Lets get the definitions cleared up first -

Purpose- It is the reason or aim for which something is done.

Scope- Scope refers to the extent of area or range a matter is dealt with.

Lets clear it further by using some examples -

The purpose behind my studies is to achieve good marks.

Here, the aim or reason behind my studying is to attain good marks, hence my purpose is justified.

Now as for scope-

Question: What is the scope of taking up computer science?

In the above question, someone asks that what is the scope of doing CS? or in our defined meaning, To what extend employment opportunities may be generated after doing CS?

Answer: Computer science has a very vast scope, one may do this and that and whatnot.

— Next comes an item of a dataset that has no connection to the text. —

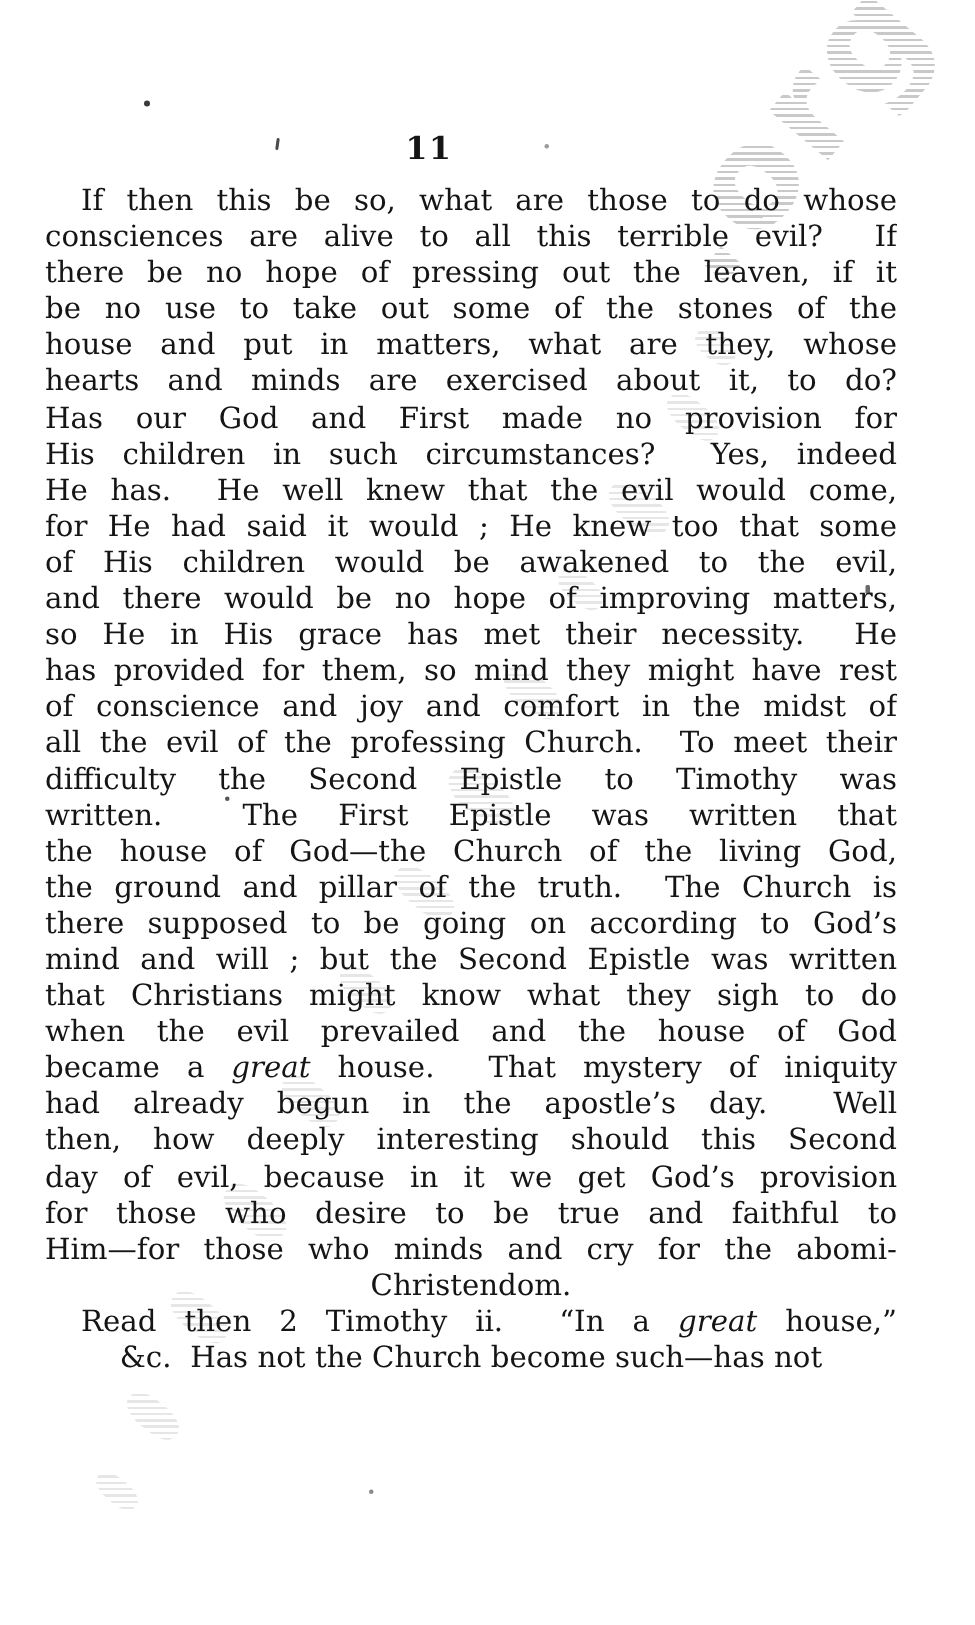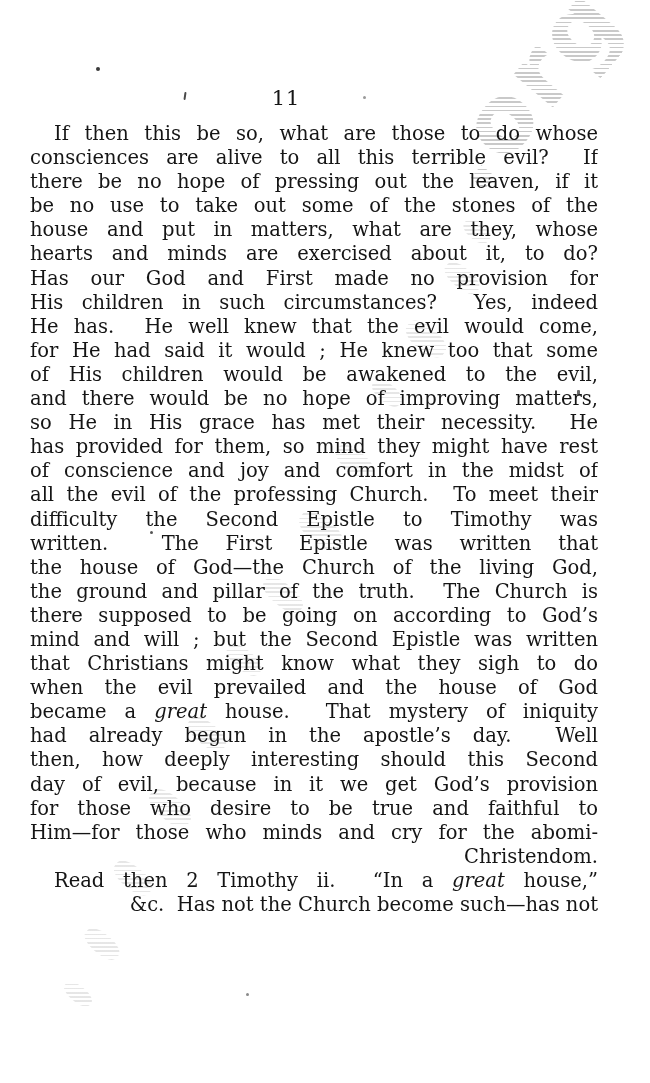"11" .pagenum { font-weight: normal -> bold }
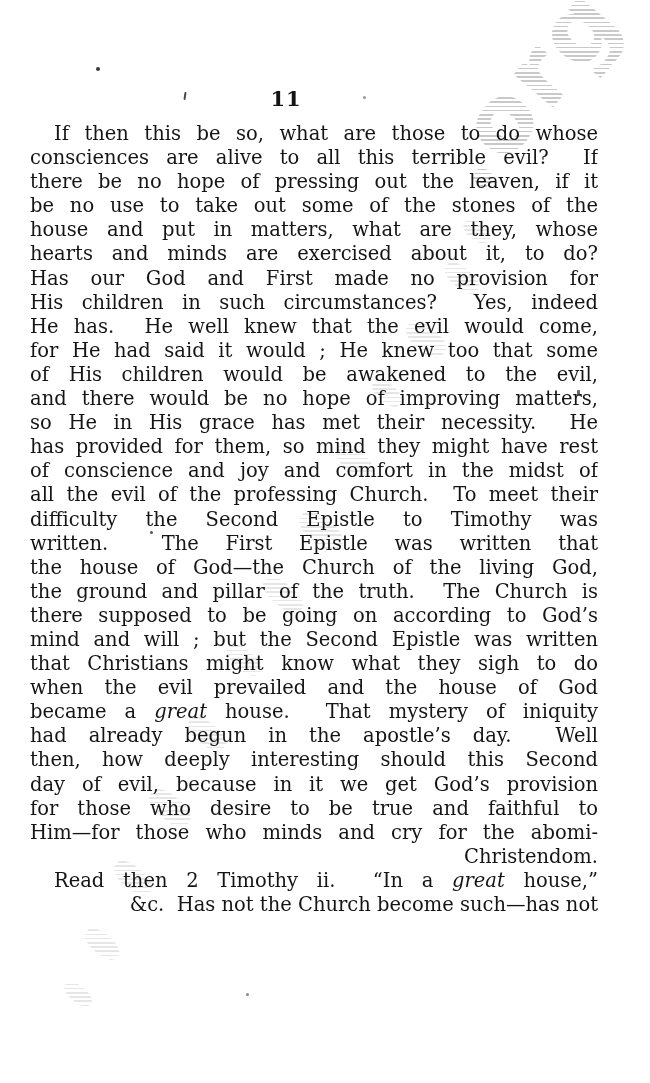"Christendom." .line.last { text-align: right -> center }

In the above answer we define as to how vast the scope of CS is by enlisting various fields of employment.

  • 1
    @LucianSava Could you perhaps then tell me where you have difficulty? in the meaning part or the usage in your article part? In your article it will be scope because we talk about the long term objectives of the given subject.
    – Invoker
    May 19, 2014 at 9:41

In many language scope has the same meaning as pupose: aim;target;goal For an easy understanding scope should be seen as the scope of a rifle (which comes from telescope) - the area you can see through the telescope; the purpose is the aim - bullseye or target.

  • The area you can see through a telescope is called the field. In the context of the OP's question, scope refers to the boundaries of the activity.